• INPUT DATA:
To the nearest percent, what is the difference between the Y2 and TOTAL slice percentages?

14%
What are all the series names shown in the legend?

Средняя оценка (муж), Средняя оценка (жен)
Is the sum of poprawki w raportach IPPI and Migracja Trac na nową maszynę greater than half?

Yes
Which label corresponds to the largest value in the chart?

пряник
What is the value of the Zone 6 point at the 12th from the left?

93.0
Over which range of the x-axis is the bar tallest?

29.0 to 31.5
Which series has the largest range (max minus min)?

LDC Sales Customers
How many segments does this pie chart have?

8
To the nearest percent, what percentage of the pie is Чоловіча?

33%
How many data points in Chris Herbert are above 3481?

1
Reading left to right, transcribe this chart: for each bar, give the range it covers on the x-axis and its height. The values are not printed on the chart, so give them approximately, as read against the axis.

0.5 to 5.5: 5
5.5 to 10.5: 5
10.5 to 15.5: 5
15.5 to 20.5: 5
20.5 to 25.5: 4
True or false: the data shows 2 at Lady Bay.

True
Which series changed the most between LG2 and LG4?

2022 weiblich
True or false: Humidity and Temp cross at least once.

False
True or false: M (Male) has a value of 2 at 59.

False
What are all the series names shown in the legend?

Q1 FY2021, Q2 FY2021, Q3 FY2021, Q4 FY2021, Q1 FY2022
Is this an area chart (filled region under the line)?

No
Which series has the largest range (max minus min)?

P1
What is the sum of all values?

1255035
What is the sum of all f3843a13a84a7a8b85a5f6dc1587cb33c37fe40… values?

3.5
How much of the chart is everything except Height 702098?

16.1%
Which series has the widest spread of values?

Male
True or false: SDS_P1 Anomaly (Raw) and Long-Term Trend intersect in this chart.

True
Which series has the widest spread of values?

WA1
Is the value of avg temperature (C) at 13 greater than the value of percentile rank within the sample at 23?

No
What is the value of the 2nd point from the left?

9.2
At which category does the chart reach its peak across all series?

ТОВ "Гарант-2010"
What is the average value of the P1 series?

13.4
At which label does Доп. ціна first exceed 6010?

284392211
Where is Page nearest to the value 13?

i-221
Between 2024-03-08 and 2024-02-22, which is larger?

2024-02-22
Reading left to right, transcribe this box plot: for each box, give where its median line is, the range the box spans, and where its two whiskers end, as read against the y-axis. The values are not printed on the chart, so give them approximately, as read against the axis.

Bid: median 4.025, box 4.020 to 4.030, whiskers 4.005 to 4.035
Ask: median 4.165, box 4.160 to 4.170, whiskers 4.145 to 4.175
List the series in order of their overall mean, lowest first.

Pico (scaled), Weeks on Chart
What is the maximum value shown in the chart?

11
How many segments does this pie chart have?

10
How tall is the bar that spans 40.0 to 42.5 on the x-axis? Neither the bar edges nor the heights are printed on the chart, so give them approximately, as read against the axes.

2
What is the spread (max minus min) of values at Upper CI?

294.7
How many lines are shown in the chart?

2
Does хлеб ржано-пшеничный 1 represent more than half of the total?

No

• REQUIRED WORK:
Rewrite the entire listing above, changing "widest spread" to "greatest spread" everywhere it occurs and leaving every other line and word exactly as it is.

• ANSWER BELOW:
To the nearest percent, what is the difference between the Y2 and TOTAL slice percentages?

14%
What are all the series names shown in the legend?

Средняя оценка (муж), Средняя оценка (жен)
Is the sum of poprawki w raportach IPPI and Migracja Trac na nową maszynę greater than half?

Yes
Which label corresponds to the largest value in the chart?

пряник
What is the value of the Zone 6 point at the 12th from the left?

93.0
Over which range of the x-axis is the bar tallest?

29.0 to 31.5
Which series has the largest range (max minus min)?

LDC Sales Customers
How many segments does this pie chart have?

8
To the nearest percent, what percentage of the pie is Чоловіча?

33%
How many data points in Chris Herbert are above 3481?

1
Reading left to right, transcribe this chart: for each bar, give the range it covers on the x-axis and its height. The values are not printed on the chart, so give them approximately, as read against the axis.

0.5 to 5.5: 5
5.5 to 10.5: 5
10.5 to 15.5: 5
15.5 to 20.5: 5
20.5 to 25.5: 4
True or false: the data shows 2 at Lady Bay.

True
Which series changed the most between LG2 and LG4?

2022 weiblich
True or false: Humidity and Temp cross at least once.

False
True or false: M (Male) has a value of 2 at 59.

False
What are all the series names shown in the legend?

Q1 FY2021, Q2 FY2021, Q3 FY2021, Q4 FY2021, Q1 FY2022
Is this an area chart (filled region under the line)?

No
Which series has the largest range (max minus min)?

P1
What is the sum of all values?

1255035
What is the sum of all f3843a13a84a7a8b85a5f6dc1587cb33c37fe40… values?

3.5
How much of the chart is everything except Height 702098?

16.1%
Which series has the greatest spread of values?

Male
True or false: SDS_P1 Anomaly (Raw) and Long-Term Trend intersect in this chart.

True
Which series has the greatest spread of values?

WA1
Is the value of avg temperature (C) at 13 greater than the value of percentile rank within the sample at 23?

No
What is the value of the 2nd point from the left?

9.2
At which category does the chart reach its peak across all series?

ТОВ "Гарант-2010"
What is the average value of the P1 series?

13.4
At which label does Доп. ціна first exceed 6010?

284392211
Where is Page nearest to the value 13?

i-221
Between 2024-03-08 and 2024-02-22, which is larger?

2024-02-22
Reading left to right, transcribe this box plot: for each box, give where its median line is, the range the box spans, and where its two whiskers end, as read against the y-axis. The values are not printed on the chart, so give them approximately, as read against the axis.

Bid: median 4.025, box 4.020 to 4.030, whiskers 4.005 to 4.035
Ask: median 4.165, box 4.160 to 4.170, whiskers 4.145 to 4.175
List the series in order of their overall mean, lowest first.

Pico (scaled), Weeks on Chart
What is the maximum value shown in the chart?

11
How many segments does this pie chart have?

10
How tall is the bar that spans 40.0 to 42.5 on the x-axis? Neither the bar edges nor the heights are printed on the chart, so give them approximately, as read against the axes.

2
What is the spread (max minus min) of values at Upper CI?

294.7
How many lines are shown in the chart?

2
Does хлеб ржано-пшеничный 1 represent more than half of the total?

No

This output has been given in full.